I’m a nuisance when it comes to system design because I can’t get things right first time. I feel guilty, of course, because asking that things should be done again, or done differently, costs us time and money, and I really ought to be able to get it right at the start, if only I thought about it more carefully.
But, better that I should raise issues now rather than later when it’s too late.
Last Friday I was reviewing the new browser-capable version of invoicing that we’re developing for Version 4.9 of time@work, due out in September (or so). Our invoicing module is complex (I should say ‘sophisticated’ really – it’s the right salesman’s euphemism) since our system is multi-company, and invoicing allows recalculation, discounting, exclusion, addition, rounding and all sorts of other features. Producing a .Net browser version has taken months, but we’re nearly done.

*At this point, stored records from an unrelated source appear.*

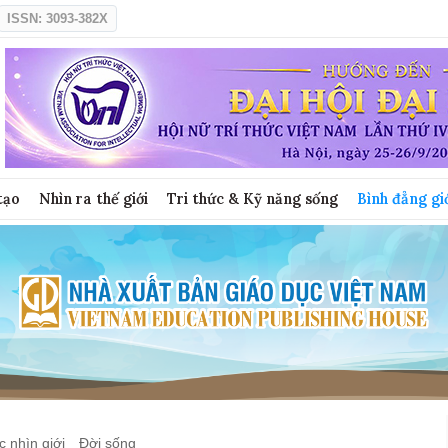
ISSN: 3093-382X
tạo
Nhìn ra thế giới
Tri thức & Kỹ năng sống
Bình đẳng gi
 nhìn giới
Đời sống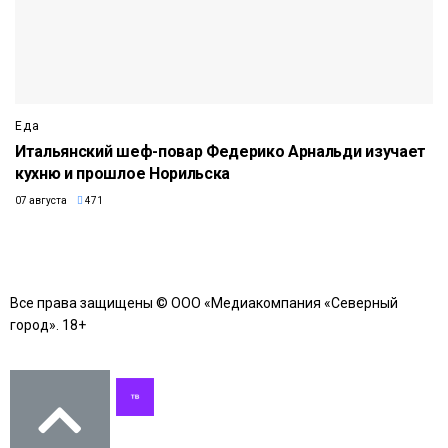
Еда
Итальянский шеф-повар Федерико Арнальди изучает
кухню и прошлое Норильска
07 августа
471
Все права защищены © ООО «Медиакомпания «Северный
город». 18+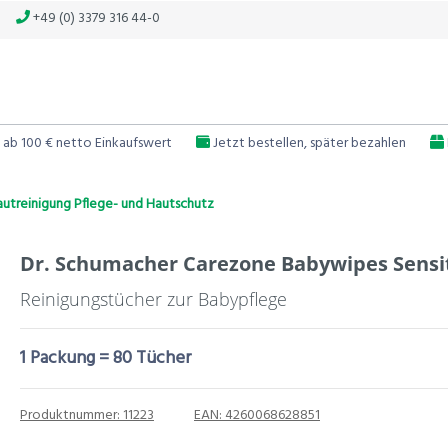
+49 (0) 3379 316 44-0
 ab 100 € netto Einkaufswert
Jetzt bestellen, später bezahlen
utreinigung Pflege- und Hautschutz
Dr. Schumacher Carezone Babywipes Sensi
Reinigungstücher zur Babypflege
1 Packung = 80 Tücher
Produktnummer:
11223
EAN:
4260068628851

It all began some months ago when I sat down with our systems analyst and looked at the mock-up he’d produced. This followed some hours of discussion over the previous days. The mock-up allowed us to click through the invoicing process, from one dummy screen to another, ‘trying out’ how invoicing might look. Our invoicing process can involve about six different pages, and we’d thought very carefully about what fields should be where, and how to reduce the end-user’s clicks and make the whole process as intuitive as possible..
But, despite that, a mock-up isn’t real, so, to our developers’ dismay, when I looked at the system on Friday, with real data and real programming logic behind the screens, it didn’t seem so easy to use as we’d thought it might be, and it was obvious to me that we’d made a few mistakes.
Years ago, when I worked for Coopers & Lybrand Consulting Services in Budapest I went on a ‘Summit D’ course which was all about systems analysis, specification and development. I was taught the typical ‘cascade’ method. Each phase must be completed before the next phase is begun. Once systems analysis is complete, a requirements document must be produced that the end-users will sign off as correct, then a system specification, and then you build the actual system. Not much room for revision. When the system is complete, it’s take it or leave it, and ‘this is what you signed off on!‘
But we’re human and our imagination is limited. We need to touch and feel things before we know they are right. So, nowadays, I much prefer the ‘agile’ method of system development or system implementation. You engage in repeated demonstrations and mock-ups and at every stage you allow for revision and successive approximation to what is really needed. The end-user sees what he’s getting long before the system comes out of the laboratory. Of course he’s never HAPPY but he’s less UNHAPPY this way!
True, without careful control this can be an expensive method, but it’s certainly cheaper than delivering a big, expensive, system to users who find it totally unusable.
So, though I feel guilty from time to time at contradicting myself and asking for change, I know that it’s inevitable, and it’s the best way I know. So, forgive me, designers and programmers. And, after all, it’s not as if you don’t occasionally make a few tiny mistakes yourselves.